Integrating multi-covariate disentanglement with counterfactual analysis on synthetic data enables cell type discovery and counterfactual predictions.
Integrating multi-covariate disentanglement with counterfactual analysis on synthetic data enables cell type discovery and counterfactual predictions.
Megas, S.; Amani, A.; Rose, A.; Dufva, O.; Shamsaie, K.; Asadollahzadeh, H.; Polanski, K.; Haniffa, M.; Teichmann, S. A.; Lotfollahi, M.
AbstractSingle-cell gene expression is influenced by diverse covariates such as genomics protocol, tissue origin, donor attributes, and microenvironment, which are challenging to disentangle. We present CellDISECT, a novel method combining disentangled representations and causal inference for multi-batch, multi-covariate single-cell data analysis. CellDISECT employs a mixture of expert variational autoencoders to learn covariate-specific and unsupervised latent spaces, enabling counterfactual predictions and biological discovery.
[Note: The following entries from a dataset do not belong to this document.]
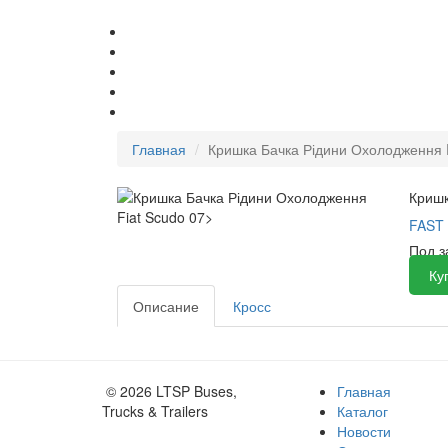
Главная
Кришка Бачка Рідини Охолодження F
Кришк
FAST
Под 
Ку
Описание
Кросс
© 2026 LTSP Buses,
Главная
Trucks & Trailers
Каталог
Новости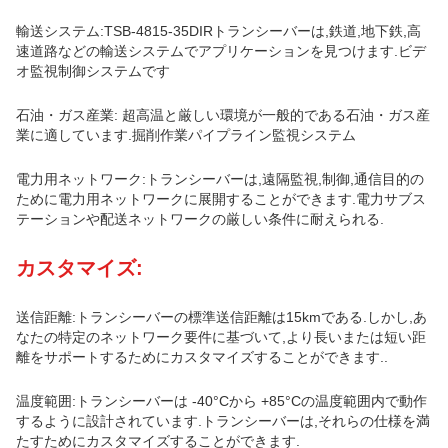
輸送システム:TSB-4815-35DIRトランシーバーは,鉄道,地下鉄,高
速道路などの輸送システムでアプリケーションを見つけます.ビデ
オ監視制御システムです
石油・ガス産業: 超高温と厳しい環境が一般的である石油・ガス産
業に適しています.掘削作業パイプライン監視システム
電力用ネットワーク:トランシーバーは,遠隔監視,制御,通信目的の
ために電力用ネットワークに展開することができます.電力サブス
テーションや配送ネットワークの厳しい条件に耐えられる.
カスタマイズ:
送信距離:トランシーバーの標準送信距離は15kmである.しかし,あ
なたの特定のネットワーク要件に基づいて,より長いまたは短い距
離をサポートするためにカスタマイズすることができます..
温度範囲:トランシーバーは -40°Cから +85°Cの温度範囲内で動作
するように設計されています.トランシーバーは,それらの仕様を満
たすためにカスタマイズすることができます.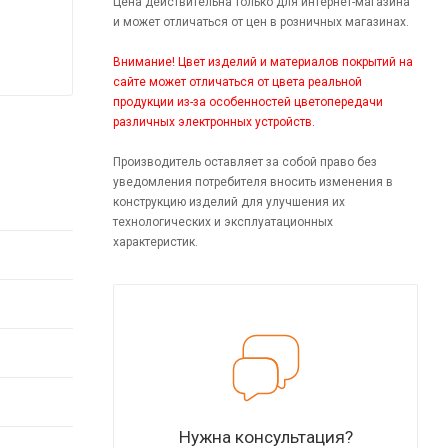
Цена действительна только для интернет-магазина
и может отличаться от цен в розничных магазинах.
Внимание! Цвет изделий и материалов покрытий на
сайте может отличаться от цвета реальной
продукции из-за особенностей цветопередачи
различных электронных устройств.
Производитель оставляет за собой право без
уведомления потребителя вносить изменения в
конструкцию изделий для улучшения их
технологических и эксплуатационных
характеристик.
Нужна консультация?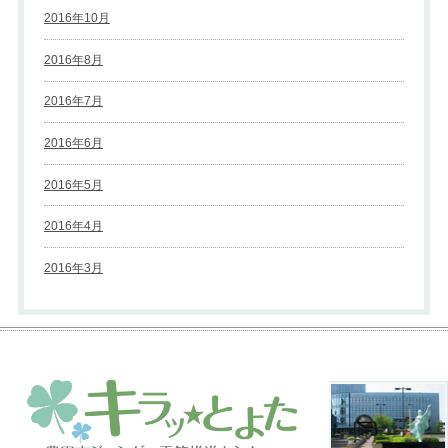
2016年10月
2016年8月
2016年7月
2016年6月
2016年5月
2016年4月
2016年3月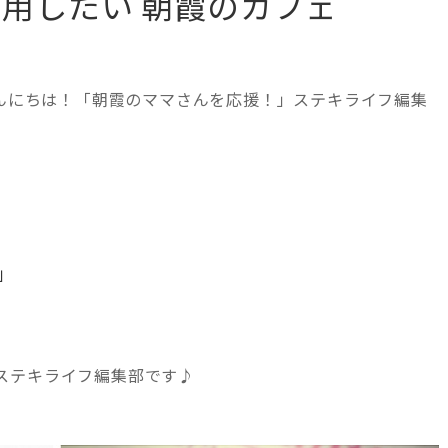
用したい 朝霞のカフェ
んにちは！「朝霞のママさんを応援！」ステキライフ編集
」
ステキライフ編集部です♪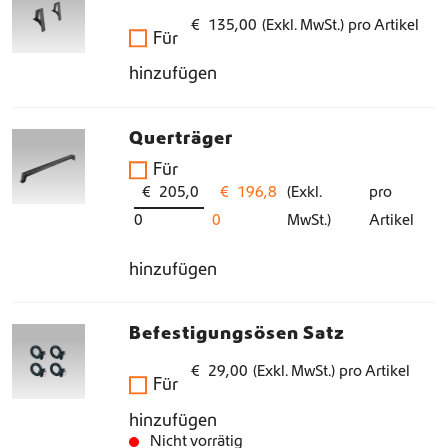
0
h
e
€
135,00
(Exkl. MwSt.)
pro Artikel
w
Für
e
i
a
4
hinzufügen
r
s
r
3
P
i
:
6
r
s
Querträger
€
,
e
t
Für
5
i
:
U
A
€
205,0
€
196,8
(Exkl.
pro
4
0
s
€
r
k
0
0
MwSt.)
Artikel
5
.
w
s
t
0
hinzufügen
a
1
p
u
,
r
3
r
e
0
:
5
ü
l
Befestigungsösen Satz
0
€
,
n
l
€
29,00
(Exkl. MwSt.)
pro Artikel
8
Für
g
e
1
0
l
r
hinzufügen
4
.
Nicht vorrätig
i
P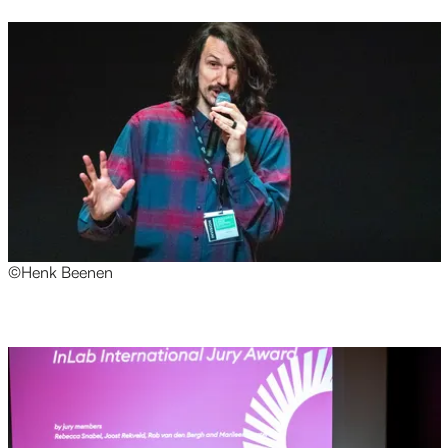
©Henk Beenen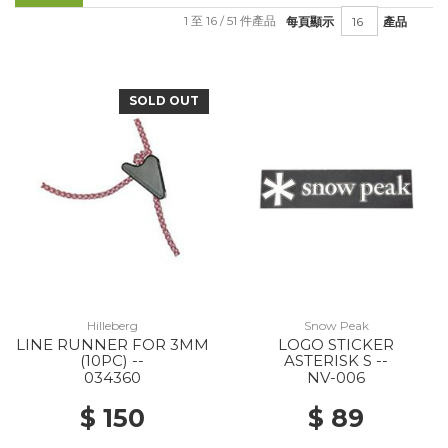
1 至 16 / 51 件產品
每頁顯示
產品
SOLD OUT
Hilleberg
Snow Peak
LINE RUNNER FOR 3MM
LOGO STICKER
(10PC) --
ASTERISK S --
034360
NV-006
$ 150
$ 89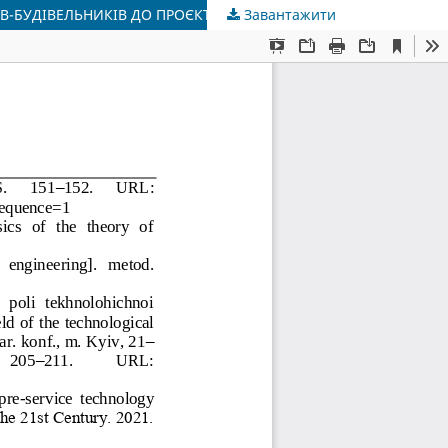
В-БУДІВЕЛЬНИКІВ ДО ПРОЄКТНОЇ ДІЯЛЬНОСТІ
Завантажити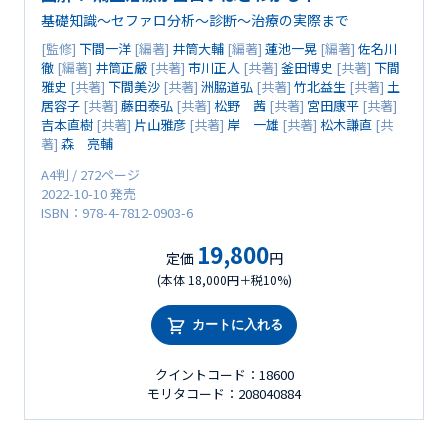
基礎知識～セファロ分析～診断～治療の実際まで
[監修]
下間一洋
[編著]
井筒大輔
[編著]
蓮池一晃
[編著]
佐名川
徹
[編著]
井筒正嚴
[共著]
市川正人
[共著]
釜田博史
[共著]
下間
雅史
[共著]
下間美沙
[共著]
洲脇道弘
[共著]
竹北益生
[共著]
土
居容子
[共著]
藤田泰弘
[共著]
松野 茜
[共著]
宮田康平
[共著]
吉本直樹
[共著]
片山雅彦
[共著]
岸 一雄
[共著]
松木謙直
[共
著]
森 亮輔
A4判 / 272ページ
2022-10-10 発売
ISBN：978-4-7812-0903-6
19,800
定価
円
(本体 18,000円＋税10%)
カートに入れる
クイントコード：18600
モリタコード：208040884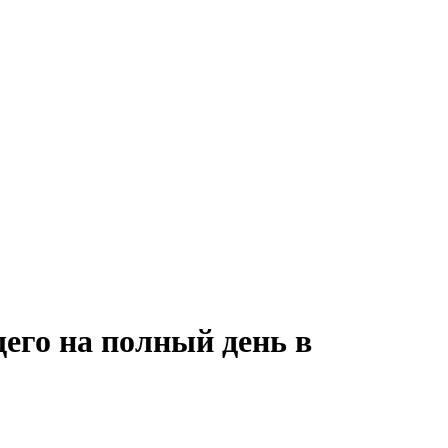
его на полный день в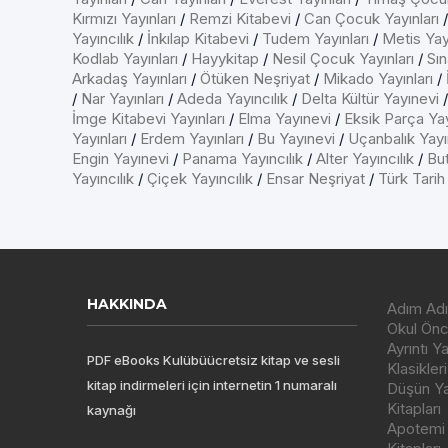
Kırmızı Yayınları
/
Remzi Kitabevi
/
Can Çocuk Yayınları
Yayıncılık
/
İnkılap Kitabevi
/
Tudem Yayınları
/
Metis Yayı
Kodlab Yayınları
/
Hayykitap
/
Nesil Çocuk Yayınları
/
Sın
Arkadaş Yayınları
/
Ötüken Neşriyat
/
Mikado Yayınları
/
/
Nar Yayınları
/
Adeda Yayıncılık
/
Delta Kültür Yayınevi
İmge Kitabevi Yayınları
/
Elma Yayınevi
/
Eksik Parça Yay
Yayınları
/
Erdem Yayınları
/
Bu Yayınevi
/
Uçanbalık Yayın
Engin Yayınevi
/
Panama Yayıncılık
/
Alter Yayıncılık
/
But
Yayıncılık
/
Çiçek Yayıncılık
/
Ensar Neşriyat
/
Türk Tarih
HAKKINDA
Adım Adı
Okul Önce
Ayrıntı Y
PDF eBooks Kulübüücretsiz kitap ve sesli
Klasikleri
kitap indirmeleri için internetin 1 numaralı
Düşün Yay
Kitapları
kaynağı
Apotemi Y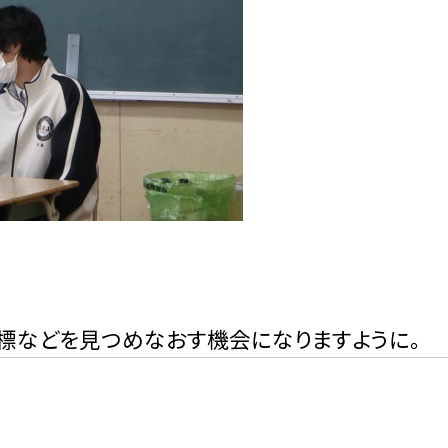
標などを見つめなおす機会になりますように。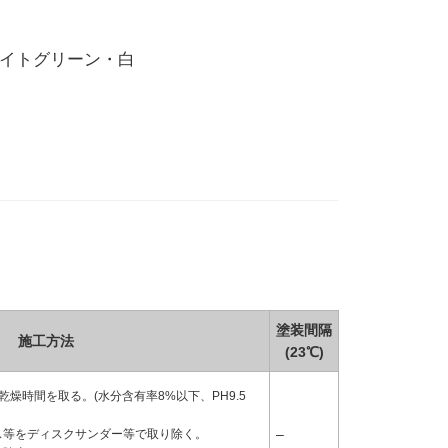
イトグリーン・白
塗装間隔
施工方法
(23℃)
燥時間を取る。(水分含有率8%以下、PH9.5
–
ス等をディスクサンダー等で取り除く。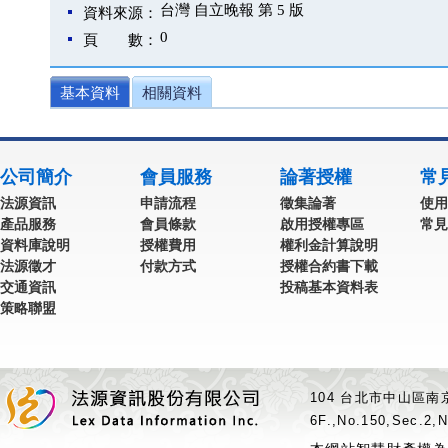
台灣 自立晚報 第 5 版
資料來源：
0
頁 數：
基本資料
相關資料
公司簡介
會員服務
論著授權
常
法源資訊
申請流程
徵集論著
使用
產品服務
會員條款
啟用授權專區
常見
資料庫說明
授權費用
權利金計算說明
法源徵才
付款方式
授權合約書下載
交通資訊
投稿基本資料表
策略聯盟
104 台北市中山區南京
6F.,No.150,Sec.2,N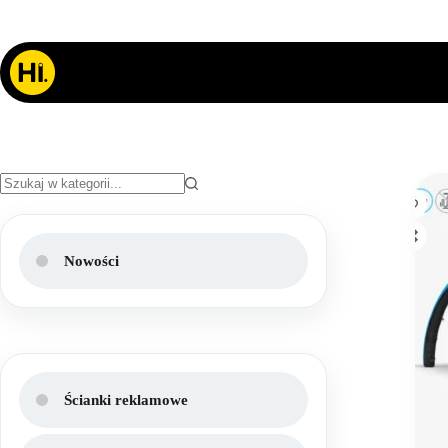
Przejdź
do
treści
Brak
wyników
Nowości
Ścianki reklamowe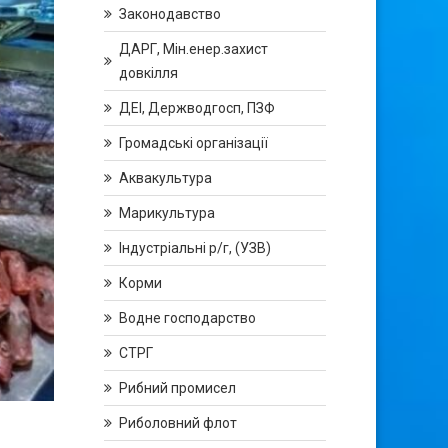
Законодавство
ДАРГ, Мін.енер.захист
довкілля
ДЕІ, Держводгосп, ПЗФ
Громадські організації
Аквакультура
Марикультура
Індустріальні р/г, (УЗВ)
Корми
Водне господарство
СТРГ
Рибний промисел
Риболовний флот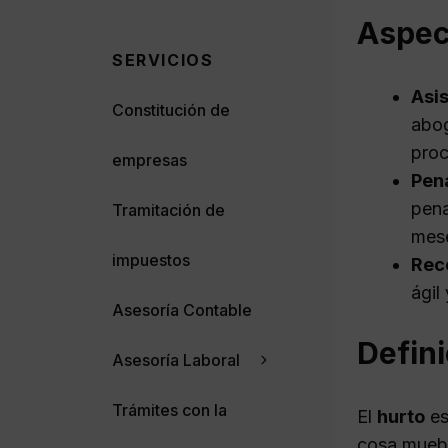
Aspect
SERVICIOS
Asis
Constitución de
abog
proc
empresas
Pen
pena
Tramitación de
mes
impuestos
Rec
ágil
Asesoría Contable
Defini
Asesoría Laboral
Trámites con la
El
hurto
es
cosa muebl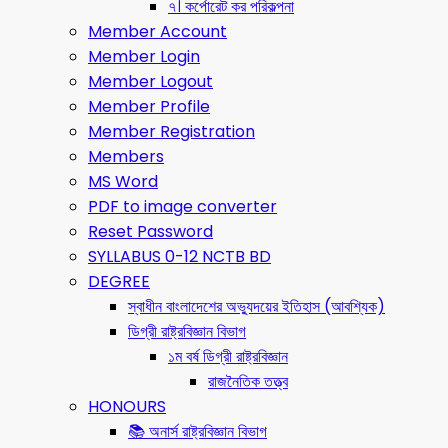
৭। কর্পোরেট কর পরিকল্পনা
Member Account
Member Login
Member Logout
Member Profile
Member Registration
Members
MS Word
PDF to image converter
Reset Password
SYLLABUS 0-12 NCTB BD
DEGREE
স্বাধীন বাংলাদেশের অভ্যুদয়ের ইতিহাস (আবশ্যিক)
ডিগ্রী রাষ্ট্রবিজ্ঞান বিভাগ
১ম বর্ষ ডিগ্রী রাষ্ট্রবিজ্ঞান
রাজনৈতিক তত্ত্ব
HONOURS
📚 অনার্স রাষ্ট্রবিজ্ঞান বিভাগ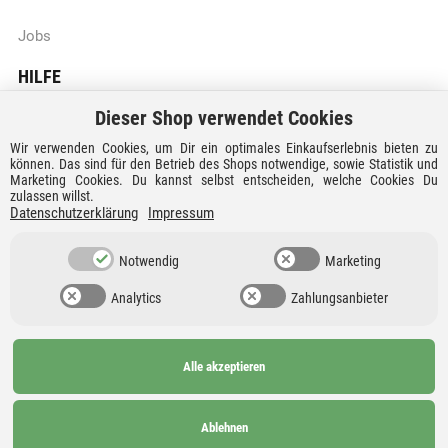
Jobs
HILFE
Dieser Shop verwendet Cookies
Batteriegesetzhinweise
Wir verwenden Cookies, um Dir ein optimales Einkaufserlebnis bieten zu
Vertrag widerrufen
können. Das sind für den Betrieb des Shops notwendige, sowie Statistik und
Marketing Cookies. Du kannst selbst entscheiden, welche Cookies Du
zulassen willst.
Versandkosten und Lieferzeiten
Datenschutzerklärung
Impressum
Zahlungsarten
Notwendig
Marketing
Analytics
Zahlungsanbieter
Alle akzeptieren
Ab 99€
AGB
Barrierefreiheit
versandkostenfrei nach
Widerrufsrecht
Datenschutz
Ablehnen
Deutschland und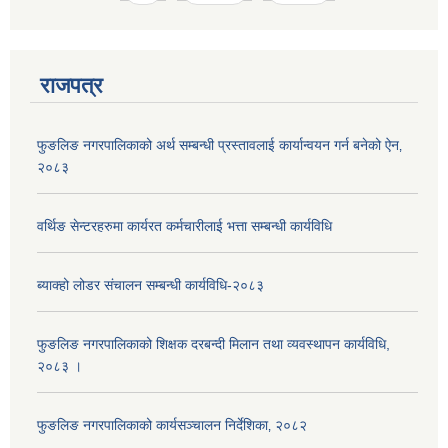
राजपत्र
फुङलिङ नगरपालिकाको अर्थ सम्बन्धी प्रस्तावलाई कार्यान्वयन गर्न बनेको ऐन‚
२०८३
वर्थिङ सेन्टरहरुमा कार्यरत कर्मचारीलाई भत्ता सम्बन्धी कार्यविधि
ब्याक्हो लोडर संचालन सम्बन्धी कार्यविधि-२०८३
फुङलिङ नगरपालिकाको शिक्षक दरबन्दी मिलान तथा व्यवस्थापन कार्यविधि,
२०८३ ।
फुङलिङ नगरपालिकाको कार्यसञ्चालन निर्देशिका‚ २०८२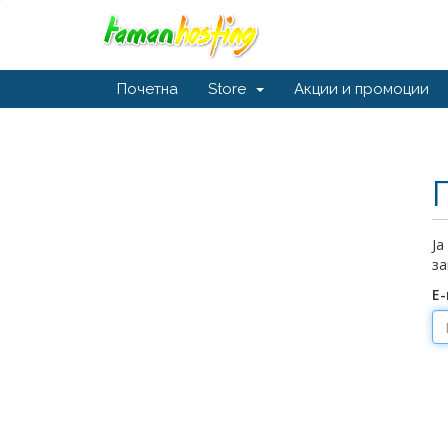
Почетна
Store
Акции и промоции
Ја
за
Е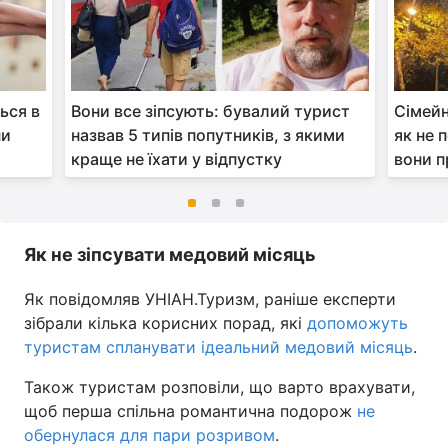
ься в
Вони все зіпсують: бувалий турист
Сімейн
ни
назвав 5 типів попутників, з якими
як не 
краще не їхати у відпустку
вони 
Як не зіпсувати медовий місяць
Як повідомляв УНІАН.Туризм, раніше експерти
зібрали кілька корисних порад, які
допоможуть
туристам спланувати ідеальний медовий місяць
.
Також туристам розповіли, що варто врахувати,
щоб перша спільна романтична подорож
не
обернулася для пари розривом
.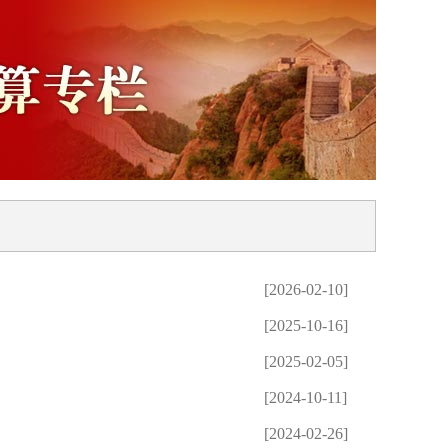
[2026-02-10]
[2025-10-16]
[2025-02-05]
[2024-10-11]
[2024-02-26]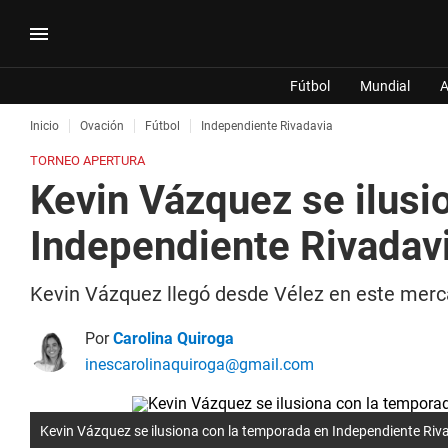
Fútbol
Mundial
A
Inicio
Ovación
Fútbol
Independiente Rivadavia
TORNEO APERTURA
Kevin Vázquez se ilusi
Independiente Rivadav
Kevin Vázquez llegó desde Vélez en este merca
Por
Carolina Quiroga
inescarolinaquiroga@gmail.com
Kevin Vázquez se ilusiona con la temporada en Independiente Riva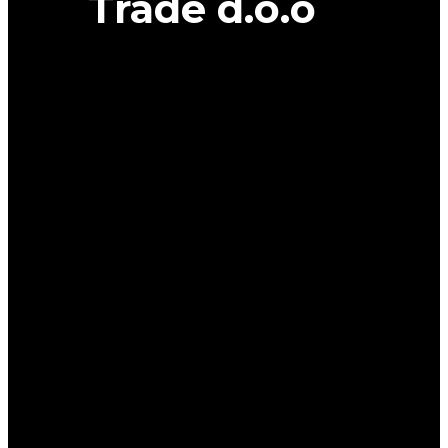
Trade d.o.o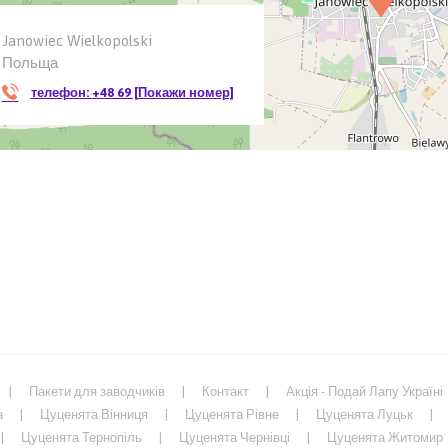
Janowiec Wielkopolski
Польща
телефон:
+48 69 [Покажи номер]
Пакети для заводчиків
Контакт
Акція - Подай Лапу Україні
а
Цуценята Вінниця
Цуценята Рівне
Цуценята Луцьк
Цуценята Тернопіль
Цуценята Чернівці
Цуценята Житомир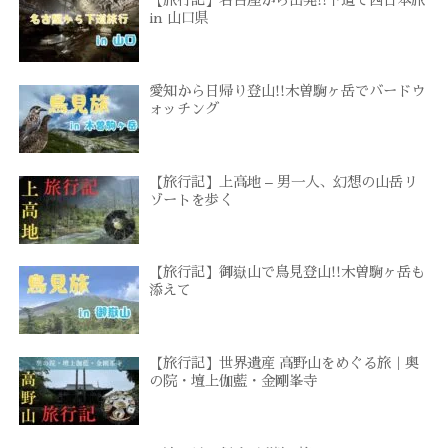
【旅行記】名古屋から出発!!下道で西日本旅
in 山口県
愛知から日帰り登山!!木曽駒ヶ岳でバードウ
ォッチング
【旅行記】上高地 – 男一人、幻想の山岳リ
ゾートを歩く
【旅行記】御嶽山で鳥見登山!!木曽駒ヶ岳も
添えて
【旅行記】世界遺産 高野山をめぐる旅｜奥
の院・壇上伽藍・金剛峯寺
Drawing inspiration from LLM training on synthetic data, CellDISECT generates synthetic counterfactuals during training and their quality is scored in the loss function. This semi-autoencoding of counterfactuals during training increases model performance in counterfactual predictions at test time. Benchmarking across datasets, CellDISECT outperformed existing methods in disentanglement, counterfactual in-silico prediction of responses to perturbations, and cell type discovery. CellDISECT predicted responses of cells to changing tissue microenvironments and identified a novel pre-natal megakaryocyte subpopulation with immune characteristics distinct from classical platelet-producing MKs, highlighting its unique capabilities in single-cell analysis to help identify novel subpopulations and reduce concerns of technical effects during integration.